Read the data below. Every line holding the string "output" must be copied.

Design files in plain text
══════════════════════════════

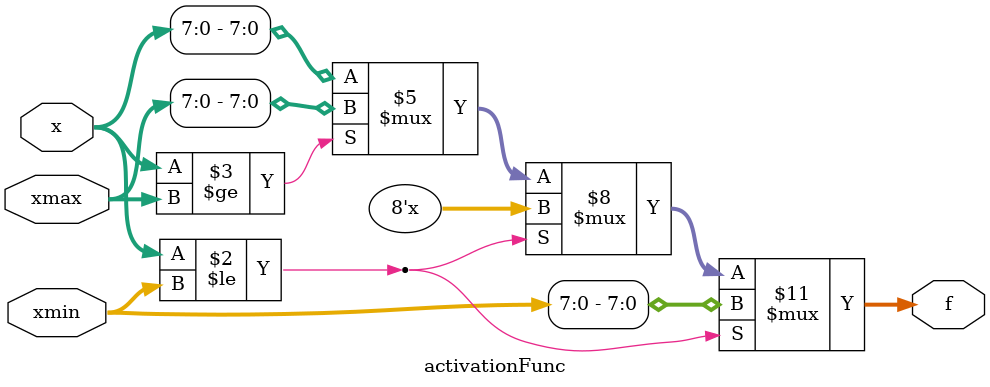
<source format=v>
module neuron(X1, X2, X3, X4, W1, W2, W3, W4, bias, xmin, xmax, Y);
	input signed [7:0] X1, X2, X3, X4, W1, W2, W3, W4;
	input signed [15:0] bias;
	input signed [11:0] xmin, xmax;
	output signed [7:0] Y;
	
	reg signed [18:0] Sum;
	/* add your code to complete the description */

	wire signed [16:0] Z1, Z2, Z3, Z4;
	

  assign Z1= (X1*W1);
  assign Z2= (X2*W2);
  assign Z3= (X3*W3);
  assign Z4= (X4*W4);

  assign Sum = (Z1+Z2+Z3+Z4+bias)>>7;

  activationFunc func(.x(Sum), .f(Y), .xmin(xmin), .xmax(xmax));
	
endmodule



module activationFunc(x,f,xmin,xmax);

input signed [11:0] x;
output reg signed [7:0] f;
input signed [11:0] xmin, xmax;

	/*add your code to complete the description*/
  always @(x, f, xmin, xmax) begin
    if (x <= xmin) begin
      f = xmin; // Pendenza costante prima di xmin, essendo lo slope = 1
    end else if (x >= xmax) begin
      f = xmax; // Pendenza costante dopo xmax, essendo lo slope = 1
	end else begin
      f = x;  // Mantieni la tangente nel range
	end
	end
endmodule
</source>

══════════════════════════════

RESPONSE AREA:
	output signed [7:0] Y;
output reg signed [7:0] f;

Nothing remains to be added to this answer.